[THE PROBLEM]: Where a line of the records holds the string "Bogen", copy that line.

(Items listed in a dataset)
╭──

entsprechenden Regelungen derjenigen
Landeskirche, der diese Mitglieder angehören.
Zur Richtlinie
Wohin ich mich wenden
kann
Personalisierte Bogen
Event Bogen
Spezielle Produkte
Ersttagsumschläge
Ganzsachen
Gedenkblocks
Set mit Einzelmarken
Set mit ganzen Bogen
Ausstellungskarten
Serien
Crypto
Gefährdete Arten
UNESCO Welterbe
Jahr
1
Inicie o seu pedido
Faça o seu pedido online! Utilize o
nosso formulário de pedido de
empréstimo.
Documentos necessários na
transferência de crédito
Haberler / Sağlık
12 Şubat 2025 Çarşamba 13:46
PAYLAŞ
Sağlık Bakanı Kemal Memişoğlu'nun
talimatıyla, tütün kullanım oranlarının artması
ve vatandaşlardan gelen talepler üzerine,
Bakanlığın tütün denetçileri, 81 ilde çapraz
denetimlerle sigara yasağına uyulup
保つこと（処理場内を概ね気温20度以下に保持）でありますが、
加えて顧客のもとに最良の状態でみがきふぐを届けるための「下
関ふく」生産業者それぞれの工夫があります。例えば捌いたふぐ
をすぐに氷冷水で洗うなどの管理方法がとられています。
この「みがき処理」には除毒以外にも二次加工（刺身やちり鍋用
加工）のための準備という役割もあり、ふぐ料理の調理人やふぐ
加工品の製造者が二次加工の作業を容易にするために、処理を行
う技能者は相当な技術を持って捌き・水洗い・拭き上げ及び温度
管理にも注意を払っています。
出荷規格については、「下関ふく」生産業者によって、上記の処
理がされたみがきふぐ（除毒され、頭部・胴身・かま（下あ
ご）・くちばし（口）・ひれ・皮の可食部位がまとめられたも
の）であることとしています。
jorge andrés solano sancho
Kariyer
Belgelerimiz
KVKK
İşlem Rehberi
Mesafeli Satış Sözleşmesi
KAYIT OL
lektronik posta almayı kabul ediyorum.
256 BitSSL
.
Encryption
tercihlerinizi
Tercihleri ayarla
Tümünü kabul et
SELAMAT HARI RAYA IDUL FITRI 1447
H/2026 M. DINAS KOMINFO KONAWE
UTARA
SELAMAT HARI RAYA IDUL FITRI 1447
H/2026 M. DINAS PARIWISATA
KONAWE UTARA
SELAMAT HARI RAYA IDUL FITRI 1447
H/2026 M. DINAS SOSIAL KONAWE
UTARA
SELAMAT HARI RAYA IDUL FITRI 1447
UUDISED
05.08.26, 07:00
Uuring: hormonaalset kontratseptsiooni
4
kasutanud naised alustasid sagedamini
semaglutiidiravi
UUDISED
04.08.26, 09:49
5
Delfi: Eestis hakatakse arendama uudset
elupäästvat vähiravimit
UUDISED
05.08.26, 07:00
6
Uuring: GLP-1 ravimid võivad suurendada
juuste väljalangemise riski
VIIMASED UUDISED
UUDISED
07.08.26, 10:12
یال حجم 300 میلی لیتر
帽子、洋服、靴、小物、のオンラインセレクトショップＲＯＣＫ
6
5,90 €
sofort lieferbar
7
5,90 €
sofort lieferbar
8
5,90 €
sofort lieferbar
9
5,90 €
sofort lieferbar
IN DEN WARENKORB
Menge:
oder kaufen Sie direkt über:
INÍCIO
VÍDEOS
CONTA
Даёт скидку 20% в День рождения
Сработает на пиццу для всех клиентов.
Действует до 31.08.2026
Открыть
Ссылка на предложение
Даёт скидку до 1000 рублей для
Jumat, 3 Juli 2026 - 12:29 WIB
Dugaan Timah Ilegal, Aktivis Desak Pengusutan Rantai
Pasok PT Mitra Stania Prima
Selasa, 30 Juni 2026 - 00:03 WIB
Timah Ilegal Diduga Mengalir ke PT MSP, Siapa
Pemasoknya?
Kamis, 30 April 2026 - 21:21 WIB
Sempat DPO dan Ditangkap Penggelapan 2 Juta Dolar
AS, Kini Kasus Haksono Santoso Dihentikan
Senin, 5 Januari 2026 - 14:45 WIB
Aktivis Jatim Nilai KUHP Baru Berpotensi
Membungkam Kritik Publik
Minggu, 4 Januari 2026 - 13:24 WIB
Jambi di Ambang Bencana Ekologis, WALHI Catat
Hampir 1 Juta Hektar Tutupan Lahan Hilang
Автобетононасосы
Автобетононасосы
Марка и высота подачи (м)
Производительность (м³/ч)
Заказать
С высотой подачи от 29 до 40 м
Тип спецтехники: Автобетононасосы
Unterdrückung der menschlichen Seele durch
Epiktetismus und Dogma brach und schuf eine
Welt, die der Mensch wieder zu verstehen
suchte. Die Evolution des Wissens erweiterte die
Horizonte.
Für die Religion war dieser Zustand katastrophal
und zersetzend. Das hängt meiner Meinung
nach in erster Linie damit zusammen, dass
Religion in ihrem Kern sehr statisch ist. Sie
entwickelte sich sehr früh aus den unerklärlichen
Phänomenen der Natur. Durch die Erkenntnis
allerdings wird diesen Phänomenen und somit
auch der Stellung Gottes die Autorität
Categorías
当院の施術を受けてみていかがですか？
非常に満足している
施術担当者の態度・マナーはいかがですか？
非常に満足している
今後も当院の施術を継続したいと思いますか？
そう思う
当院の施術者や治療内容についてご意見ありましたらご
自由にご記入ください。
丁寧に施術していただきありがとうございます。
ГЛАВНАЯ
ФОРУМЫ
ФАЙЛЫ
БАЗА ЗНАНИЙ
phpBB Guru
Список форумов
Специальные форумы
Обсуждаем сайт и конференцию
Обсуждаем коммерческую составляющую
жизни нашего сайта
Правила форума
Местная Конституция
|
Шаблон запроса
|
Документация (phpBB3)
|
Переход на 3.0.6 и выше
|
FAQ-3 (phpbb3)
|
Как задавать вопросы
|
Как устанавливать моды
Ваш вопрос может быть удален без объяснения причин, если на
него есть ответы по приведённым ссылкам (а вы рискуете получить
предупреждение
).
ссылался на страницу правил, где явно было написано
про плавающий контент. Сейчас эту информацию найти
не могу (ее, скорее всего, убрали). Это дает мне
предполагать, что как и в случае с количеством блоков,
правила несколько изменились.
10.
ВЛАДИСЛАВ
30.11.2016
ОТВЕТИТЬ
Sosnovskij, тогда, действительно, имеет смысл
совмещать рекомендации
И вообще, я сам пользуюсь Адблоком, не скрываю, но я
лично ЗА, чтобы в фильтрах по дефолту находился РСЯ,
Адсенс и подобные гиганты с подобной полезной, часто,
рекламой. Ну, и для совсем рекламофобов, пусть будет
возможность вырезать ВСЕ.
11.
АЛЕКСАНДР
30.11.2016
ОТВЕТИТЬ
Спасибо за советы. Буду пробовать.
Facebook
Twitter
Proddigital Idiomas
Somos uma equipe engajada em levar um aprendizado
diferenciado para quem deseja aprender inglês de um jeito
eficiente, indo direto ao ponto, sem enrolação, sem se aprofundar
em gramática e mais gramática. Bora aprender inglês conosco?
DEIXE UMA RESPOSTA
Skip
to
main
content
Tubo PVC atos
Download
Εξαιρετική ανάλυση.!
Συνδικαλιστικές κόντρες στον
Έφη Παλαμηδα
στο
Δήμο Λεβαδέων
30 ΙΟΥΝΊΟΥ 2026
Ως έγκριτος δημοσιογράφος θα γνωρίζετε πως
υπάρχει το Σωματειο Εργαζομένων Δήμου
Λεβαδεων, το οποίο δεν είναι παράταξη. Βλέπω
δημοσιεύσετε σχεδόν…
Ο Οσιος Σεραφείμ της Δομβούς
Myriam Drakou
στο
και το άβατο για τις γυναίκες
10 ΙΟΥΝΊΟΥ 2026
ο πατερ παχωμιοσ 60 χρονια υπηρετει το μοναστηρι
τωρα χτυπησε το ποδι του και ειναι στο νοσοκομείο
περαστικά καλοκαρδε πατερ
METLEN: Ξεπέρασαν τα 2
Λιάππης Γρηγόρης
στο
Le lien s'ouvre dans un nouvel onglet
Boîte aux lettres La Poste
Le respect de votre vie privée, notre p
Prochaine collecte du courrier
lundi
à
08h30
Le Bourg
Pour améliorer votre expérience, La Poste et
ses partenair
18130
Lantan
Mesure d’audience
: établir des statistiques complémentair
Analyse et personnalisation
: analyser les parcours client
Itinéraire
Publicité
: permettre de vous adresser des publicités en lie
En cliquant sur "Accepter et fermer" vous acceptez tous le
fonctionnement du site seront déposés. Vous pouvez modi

╰──

[ANSWER SECTION]:
Personalisierte Bogen
Event Bogen
Set mit ganzen Bogen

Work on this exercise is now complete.